#### TASK:
Output every line of the records below word for word, with nothing changed.
-- start of TASK DATA --
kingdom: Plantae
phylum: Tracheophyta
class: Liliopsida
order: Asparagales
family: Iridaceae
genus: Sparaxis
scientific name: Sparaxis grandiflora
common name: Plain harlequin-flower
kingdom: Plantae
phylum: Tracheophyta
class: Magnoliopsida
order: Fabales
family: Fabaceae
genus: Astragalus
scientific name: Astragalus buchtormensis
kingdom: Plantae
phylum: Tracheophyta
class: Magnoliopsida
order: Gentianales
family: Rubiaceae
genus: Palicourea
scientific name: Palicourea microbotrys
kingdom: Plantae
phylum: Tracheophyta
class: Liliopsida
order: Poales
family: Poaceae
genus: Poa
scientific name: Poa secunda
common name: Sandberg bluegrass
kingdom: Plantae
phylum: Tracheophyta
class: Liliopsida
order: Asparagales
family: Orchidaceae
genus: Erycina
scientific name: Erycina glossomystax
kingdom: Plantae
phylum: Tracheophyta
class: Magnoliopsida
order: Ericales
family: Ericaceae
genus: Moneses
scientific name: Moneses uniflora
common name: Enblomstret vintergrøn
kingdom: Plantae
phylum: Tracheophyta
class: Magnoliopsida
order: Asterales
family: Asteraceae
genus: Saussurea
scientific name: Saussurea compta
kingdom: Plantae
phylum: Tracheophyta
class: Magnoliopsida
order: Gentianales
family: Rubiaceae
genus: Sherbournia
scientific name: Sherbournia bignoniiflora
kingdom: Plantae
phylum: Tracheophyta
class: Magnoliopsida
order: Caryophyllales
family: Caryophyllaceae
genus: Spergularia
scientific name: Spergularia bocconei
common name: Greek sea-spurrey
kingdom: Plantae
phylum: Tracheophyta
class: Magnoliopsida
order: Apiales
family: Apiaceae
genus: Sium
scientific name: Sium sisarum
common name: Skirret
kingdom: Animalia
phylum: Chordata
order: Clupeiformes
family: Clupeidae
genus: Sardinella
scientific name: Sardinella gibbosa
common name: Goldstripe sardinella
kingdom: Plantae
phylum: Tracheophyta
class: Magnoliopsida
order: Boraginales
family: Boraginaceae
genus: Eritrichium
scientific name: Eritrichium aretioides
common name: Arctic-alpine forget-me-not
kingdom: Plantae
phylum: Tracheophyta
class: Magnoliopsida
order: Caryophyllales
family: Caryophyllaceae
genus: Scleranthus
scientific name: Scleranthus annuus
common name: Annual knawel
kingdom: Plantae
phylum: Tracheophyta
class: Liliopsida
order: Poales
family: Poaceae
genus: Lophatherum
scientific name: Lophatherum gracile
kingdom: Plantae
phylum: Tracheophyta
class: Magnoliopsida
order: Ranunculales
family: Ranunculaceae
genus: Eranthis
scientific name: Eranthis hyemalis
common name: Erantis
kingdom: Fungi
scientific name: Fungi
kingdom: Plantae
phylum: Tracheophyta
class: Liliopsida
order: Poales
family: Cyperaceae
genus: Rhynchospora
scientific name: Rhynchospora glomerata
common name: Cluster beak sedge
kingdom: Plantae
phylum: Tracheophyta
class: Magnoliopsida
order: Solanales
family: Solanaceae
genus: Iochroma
-- end of TASK DATA --
#### REPLY:
kingdom: Plantae
phylum: Tracheophyta
class: Liliopsida
order: Asparagales
family: Iridaceae
genus: Sparaxis
scientific name: Sparaxis grandiflora
common name: Plain harlequin-flower
kingdom: Plantae
phylum: Tracheophyta
class: Magnoliopsida
order: Fabales
family: Fabaceae
genus: Astragalus
scientific name: Astragalus buchtormensis
kingdom: Plantae
phylum: Tracheophyta
class: Magnoliopsida
order: Gentianales
family: Rubiaceae
genus: Palicourea
scientific name: Palicourea microbotrys
kingdom: Plantae
phylum: Tracheophyta
class: Liliopsida
order: Poales
family: Poaceae
genus: Poa
scientific name: Poa secunda
common name: Sandberg bluegrass
kingdom: Plantae
phylum: Tracheophyta
class: Liliopsida
order: Asparagales
family: Orchidaceae
genus: Erycina
scientific name: Erycina glossomystax
kingdom: Plantae
phylum: Tracheophyta
class: Magnoliopsida
order: Ericales
family: Ericaceae
genus: Moneses
scientific name: Moneses uniflora
common name: Enblomstret vintergrøn
kingdom: Plantae
phylum: Tracheophyta
class: Magnoliopsida
order: Asterales
family: Asteraceae
genus: Saussurea
scientific name: Saussurea compta
kingdom: Plantae
phylum: Tracheophyta
class: Magnoliopsida
order: Gentianales
family: Rubiaceae
genus: Sherbournia
scientific name: Sherbournia bignoniiflora
kingdom: Plantae
phylum: Tracheophyta
class: Magnoliopsida
order: Caryophyllales
family: Caryophyllaceae
genus: Spergularia
scientific name: Spergularia bocconei
common name: Greek sea-spurrey
kingdom: Plantae
phylum: Tracheophyta
class: Magnoliopsida
order: Apiales
family: Apiaceae
genus: Sium
scientific name: Sium sisarum
common name: Skirret
kingdom: Animalia
phylum: Chordata
order: Clupeiformes
family: Clupeidae
genus: Sardinella
scientific name: Sardinella gibbosa
common name: Goldstripe sardinella
kingdom: Plantae
phylum: Tracheophyta
class: Magnoliopsida
order: Boraginales
family: Boraginaceae
genus: Eritrichium
scientific name: Eritrichium aretioides
common name: Arctic-alpine forget-me-not
kingdom: Plantae
phylum: Tracheophyta
class: Magnoliopsida
order: Caryophyllales
family: Caryophyllaceae
genus: Scleranthus
scientific name: Scleranthus annuus
common name: Annual knawel
kingdom: Plantae
phylum: Tracheophyta
class: Liliopsida
order: Poales
family: Poaceae
genus: Lophatherum
scientific name: Lophatherum gracile
kingdom: Plantae
phylum: Tracheophyta
class: Magnoliopsida
order: Ranunculales
family: Ranunculaceae
genus: Eranthis
scientific name: Eranthis hyemalis
common name: Erantis
kingdom: Fungi
scientific name: Fungi
kingdom: Plantae
phylum: Tracheophyta
class: Liliopsida
order: Poales
family: Cyperaceae
genus: Rhynchospora
scientific name: Rhynchospora glomerata
common name: Cluster beak sedge
kingdom: Plantae
phylum: Tracheophyta
class: Magnoliopsida
order: Solanales
family: Solanaceae
genus: Iochroma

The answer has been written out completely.